Charles Blé Goudé, devant la Cour pénale internationale pour la première audience du procès dans lequel il est accusé de crimes contre l'humanité.
© REUTERS/Michael Kooren

En Côte d’Ivoire, le Collectif des victimes - une association née en 2001 - est revenu, ce mardi 1er avril, sur le transfèrement de Charles Blé Goudé vers la Cour pénale internationale le 22 mars. Une évocation de l’ex-leader de la galaxie patriotique au cours d’une conférence de presse à laquelle assistaient plusieurs victimes et parents des victimes.

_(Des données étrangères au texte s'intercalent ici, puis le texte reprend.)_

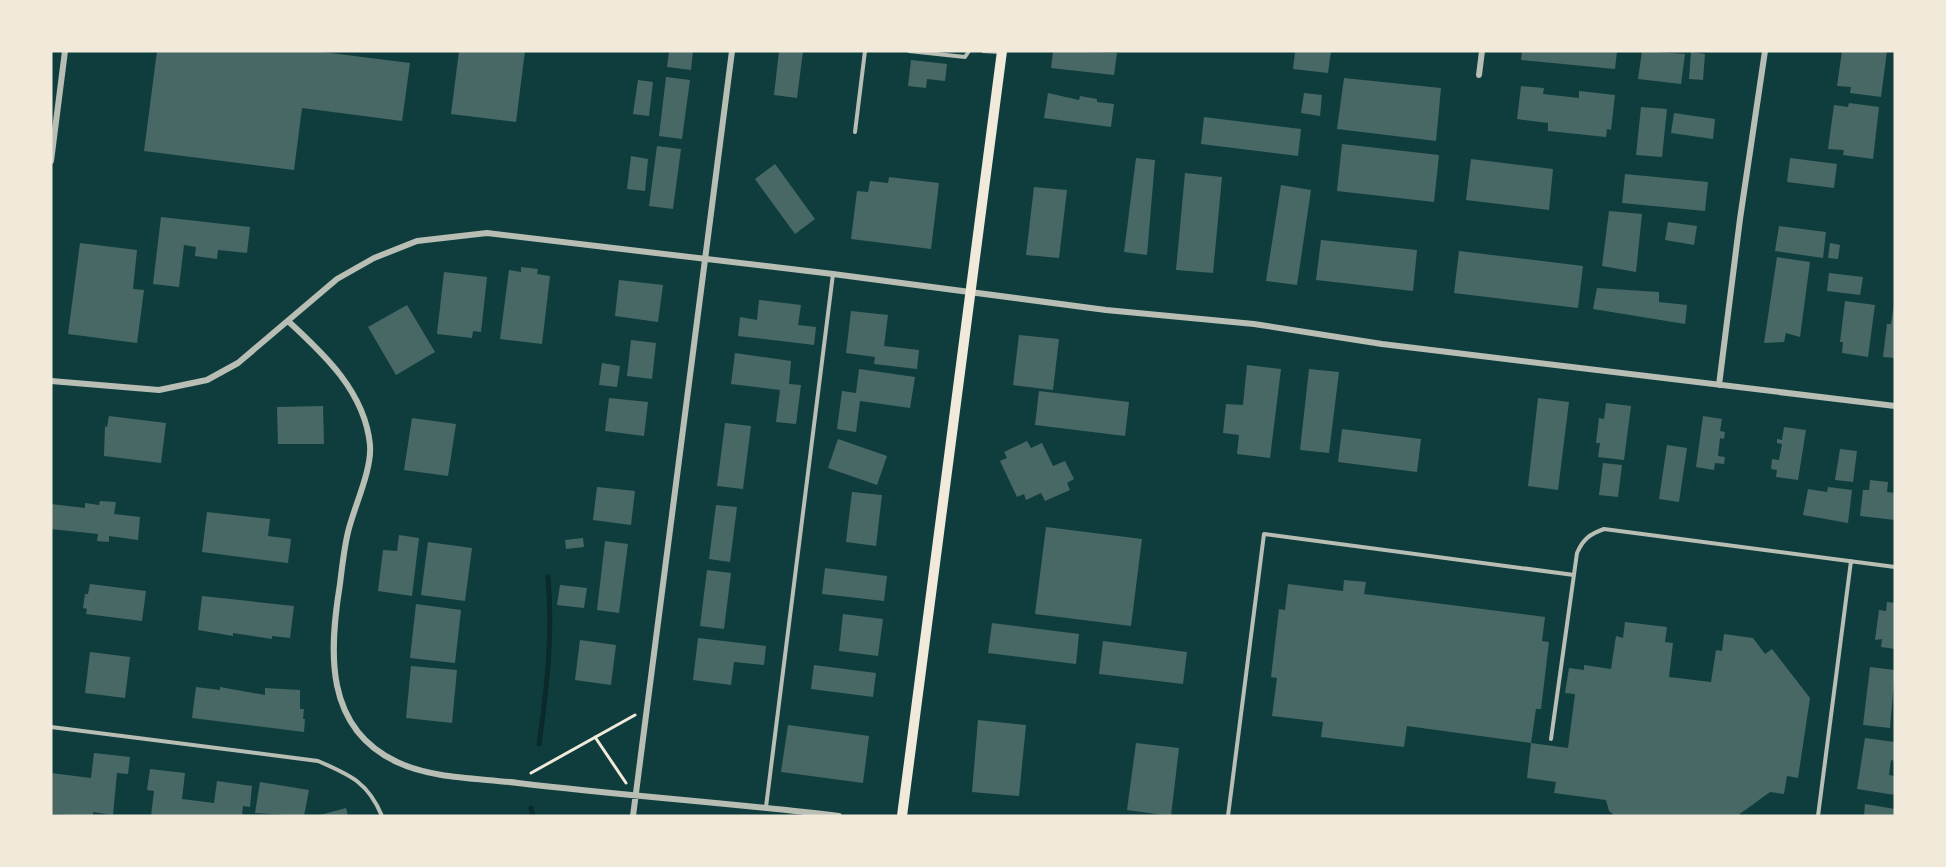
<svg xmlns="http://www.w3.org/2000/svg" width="1946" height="867" viewBox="0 0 1946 867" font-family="'Golos Text',sans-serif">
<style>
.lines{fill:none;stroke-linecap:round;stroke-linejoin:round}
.stream{stroke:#0a2a2b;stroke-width:5}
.building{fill:#486865}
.path{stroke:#f1e9da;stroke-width:3}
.service{stroke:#b8beb3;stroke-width:4}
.minor{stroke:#b8beb3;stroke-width:6}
.secondary{stroke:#f1e9da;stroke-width:10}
</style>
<rect width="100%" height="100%" fill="#0f3d3e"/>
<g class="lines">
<path class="stream" d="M539 744C547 688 553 634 548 577
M531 808 533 816"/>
</g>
<path class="building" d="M157 51H315L410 63 402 121 302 108 294 170 144 151Z
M459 51H525L516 122 451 114Z
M669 51H693L691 70 667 67Z
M779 51H803L797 98 774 95Z
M1053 51 1117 53 1114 75 1051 68Z
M1304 51H1331L1328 73 1293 69 1295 52Z
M1522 51H1617L1615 69 1521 60Z
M1642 51 1685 54 1681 84 1638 79Z
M1842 51H1887L1881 97 1850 93 1851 87 1837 86Z
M1691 52 1705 54 1703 80 1689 79Z
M911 60 947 64 945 81 927 79 926 88 908 86Z
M666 77 690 80 682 139 659 136Z
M1344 78 1441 88 1436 141 1337 129Z
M638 80 653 82 649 116 633 114Z
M1521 86 1544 88 1543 94 1579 98V91L1615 95 1611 130 1607 129 1606 137 1548 131V123L1517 119Z
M1048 93 1079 100 1080 96 1097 99V102L1114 104 1111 127 1044 118Z
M1304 93 1322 95 1320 116 1301 113Z
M1849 103 1879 107 1873 159 1843 155 1844 150 1828 149 1834 105 1848 107Z
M1641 107 1667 109 1662 157 1636 155Z
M1674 113 1715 119 1713 139 1671 133Z
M1204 117 1301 129 1298 156 1201 144Z
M1342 144 1439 155 1434 202 1337 191Z
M657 146 681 149 673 209 649 206Z
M631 156 648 159 645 191 627 189Z
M1136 158 1155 160 1147 255 1124 252Z
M1790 158 1837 164 1834 188 1787 182Z
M1471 159 1553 169 1549 210 1466 200Z
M775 164 815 219 795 234 755 179Z
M1185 173 1222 177 1213 273 1176 270Z
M1625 174 1708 182 1705 211 1622 203Z
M889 177 939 183 931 249 851 239 857 191 868 192 870 181 888 183Z
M1281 185 1311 190 1297 285 1266 281Z
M1034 187 1067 190 1059 258 1026 255Z
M1609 211 1642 214 1636 272 1602 266Z
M161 217 250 227 247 253 218 250 217 259 195 256 196 247 184 245 179 287 153 284Z
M1668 222 1697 226 1694 245 1665 240Z
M1779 226 1826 232 1823 258 1775 251Z
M1321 240 1417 250 1413 291 1316 280Z
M80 243 137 250 133 289 144 290 137 343 68 334Z
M1830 243 1840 245 1838 259 1828 258Z
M1459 251 1583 266 1578 308 1454 293Z
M1777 257 1810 262 1800 337 1786 333 1784 342 1764 343Z
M521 267 538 269 537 274 550 276 542 344 500 339 509 270 521 272Z
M444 272 487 277 481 332 473 331 472 338 437 334Z
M1829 273 1863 277 1860 295 1827 291Z
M619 280 663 285 658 322 615 316Z
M1597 288 1659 292V302L1687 305 1685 324 1593 309Z
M759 300 801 305 798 325 816 327 814 345 738 336 740 317 757 320Z
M1845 301 1875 305 1868 357 1842 353 1843 342H1840Z
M1894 304H1895V358L1883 357 1887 324H1891Z
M407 305 435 352 396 375 368 327Z
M851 311 888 315 884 346 919 350 917 369 874 364 875 357 846 353Z
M1019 335 1059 339 1053 390 1013 385Z
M631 340 656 343 652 379 627 376Z
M735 353 791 361 789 384 801 385 796 424 776 422 780 390 731 384Z
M602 363 620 366 617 387 599 385Z
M1247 365 1281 369 1270 458 1237 454 1239 435 1223 433 1226 404 1243 405Z
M859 369 915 377 910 408 860 401 856 432 837 429 842 391 856 393Z
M1309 369 1339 372 1329 453 1300 450Z
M1039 391 1129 402 1125 436 1035 425Z
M609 398 648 402 644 436 605 431Z
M1538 398 1569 402 1558 490 1528 486Z
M1606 403 1631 406 1624 460 1598 457 1600 443H1596L1599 418 1604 419Z
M323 406 324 444H278L277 407Z
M109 416 166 423 161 463 104 456 105 426 107 427Z
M1703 416 1722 419 1720 431 1725 432 1724 439 1720 438 1718 456 1725 457 1724 464 1715 463 1714 470 1696 467Z
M412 418 456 424 448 476 404 470Z
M725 423 751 426 743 489 717 486Z
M1784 427 1806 430 1798 480 1776 477 1777 470 1771 469 1772 459 1779 460 1782 444 1777 443V439L1782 440Z
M1342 429 1421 439 1417 472 1338 462Z
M838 439 887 456 877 485 828 468Z
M1027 441 1031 448 1042 443 1053 466 1065 461 1074 479 1067 483 1070 490 1045 501 1041 493 1026 500 1024 494 1017 497 1000 461 1007 458 1004 452Z
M1667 445 1687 448 1679 502 1659 499Z
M1840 449 1857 451 1853 482 1835 480Z
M1603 463 1622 465 1618 497 1599 495Z
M1870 480 1888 482 1887 492 1895 493V520L1860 516 1863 490H1869Z
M597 487 635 491 631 525 593 520Z
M1828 487 1852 490 1848 523 1803 515 1808 489 1827 492Z
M852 492 882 495 876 546 846 542Z
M100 501 116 502 114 514 140 517 138 540 109 536V542L97 541 98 534 51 529V504L85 508V503L99 505Z
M716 505 737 507 730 562 709 559Z
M207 512 270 519 268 536 291 539 288 563 202 552Z
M1046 527 1142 539 1131 626 1035 614Z
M399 535 419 538 412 596 378 591 383 550 397 551Z
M583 538 584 547 566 549 565 540Z
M605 541 628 544 619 613 597 610Z
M428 542 472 548 465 601 421 595Z
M825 568 887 576 884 601 822 594Z
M707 570 731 573 724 629 700 626Z
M1344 580 1366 582 1364 594 1545 617 1542 641 1549 642 1541 709H1536L1531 743 1407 726 1404 747 1321 737 1323 722 1272 716 1277 678 1271 677 1279 609 1285 610 1288 584 1343 591Z
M90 584 146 591 142 621 86 614 87 609 83 608 85 594H88Z
M560 585 587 588 584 608 557 605Z
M202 596 294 606 290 638 272 636V639L233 633V636L198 630Z
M1887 602 1895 603V649L1881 647 1882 639 1875 640 1879 610 1886 611Z
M416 604 461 610 455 663 410 658Z
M843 614 883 619 878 656 839 651Z
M1625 622 1667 627 1665 642 1673 643 1669 677 1711 682 1716 650 1722 651 1724 634 1753 638 1765 654 1772 649 1810 698 1798 778 1787 776 1784 794 1770 792 1737 816H1615L1609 811 1606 800 1554 793 1556 782 1527 778 1531 743 1568 748 1575 694 1565 693 1569 668 1584 670V665L1611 669 1616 636 1623 638Z
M992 623 1079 634 1076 664 988 653Z
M698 638 766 646 764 665 734 662 731 685 693 680Z
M580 640 616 645 611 685 575 680Z
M1103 641 1187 652 1183 684 1099 674Z
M90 652 130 657 125 698 85 693Z
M814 665 876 673 873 697 811 689Z
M411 666 457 670 452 723 406 718Z
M1870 667 1895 670 1890 728 1863 725Z
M196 687 220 690V687L265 695V688L300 690V709H304L303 719H305L304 732 192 718Z
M978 720 1026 725 1019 796 972 792Z
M788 725 869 736 863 783 781 772Z
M1865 738 1895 742V761L1891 760 1889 775 1895 776V795L1857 789Z
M1136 743 1179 748 1171 816 1127 810Z
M94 753 130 757 128 774 117 773 113 815 93 812V816L51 814V773L91 778Z
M150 769 185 773 182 799 214 803 217 781 252 786 250 807 243 806 242 816H151L154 791 147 790Z
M260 782 309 790 304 816 255 813Z
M1865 804 1895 809V816H1864Z
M346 808 348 816H320V815Z"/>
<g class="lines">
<path class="path" d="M595 737 626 783
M531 773 635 715"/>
<path class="service" d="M909 51 965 57 969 51
M983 51 1000 52
M855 132 865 51
M51 727 318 761C350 775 368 782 382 816
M1551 739 1577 553C1583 539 1590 534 1604 529L1895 567
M766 807 833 274
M1228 816 1264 534 1574 575
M1818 816 1851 561"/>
<path class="minor" d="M1479 75 1482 51
M51 161 65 51
M288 321C324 354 365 392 370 445 372 470 354 507 348 532 344 549 342 567 340 584 329 651 324 728 397 762 433 779 479 778 518 783 625 796 732 803 839 816
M51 381 159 390 207 380 238 363 337 279 374 258 417 241 487 233 833 274 1106 310 1254 324 1382 344 1895 406
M1719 385 1740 219 1765 51
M633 816 732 51"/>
<path class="secondary" d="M902 816 1002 51"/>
</g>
<rect width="1946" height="867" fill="none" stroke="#f1e9da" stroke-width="105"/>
</svg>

Des horreurs racontées par des rescapés qui disent avoir été victimes des jeunes patriotes lors de la crise postélectorale. Certains marchent aujourd’hui appuyés sur une ou deux béquilles. Des horreurs rapportées par des parents de ceux qui les ont vécues. Pour tous ceux qui ont témoigné, les auteurs de leurs malheurs exécutaient les ordres de Charles Blé Goudé.

« Mon grand frère, ils l’ont tué. Ce sont les gens de Blé Goudé. Après ça, ils sont revenus. Ils ont pris mon mari, ils l’ont frappé. Aujourd’hui, il est handicapé », accuse Yawa Dong qui dit également avoir échappé de peu au viol.

Entre les séances d’écoute non médiatisées dans les quartiers et les prises de parole publiques, en présence de la presse, notamment à l’occasion des épisodes comme le transfèrement de Charles Blé Goudé vers la CPI, le président du Collectif des victimes en Côte d’Ivoire, Issiaka Diaby, souligne l’importance de les écouter. « Il ne faut pas laisser les victimes abandonnées à leur sort. Ces formes d’échange entre les victimes sont thérapeutiques. Cela leur permet d’évacuer leur rancœur et leur douleur », a-t-il dit.

Pour le Collectif des victimes des crises de la dernière décennie en Côte d’Ivoire, « il y a deux camps : le camp de ceux qui ont commis des crimes et le camp des victimes ». Le premier doit répondre de ses actes devant la justice, estime le collectif.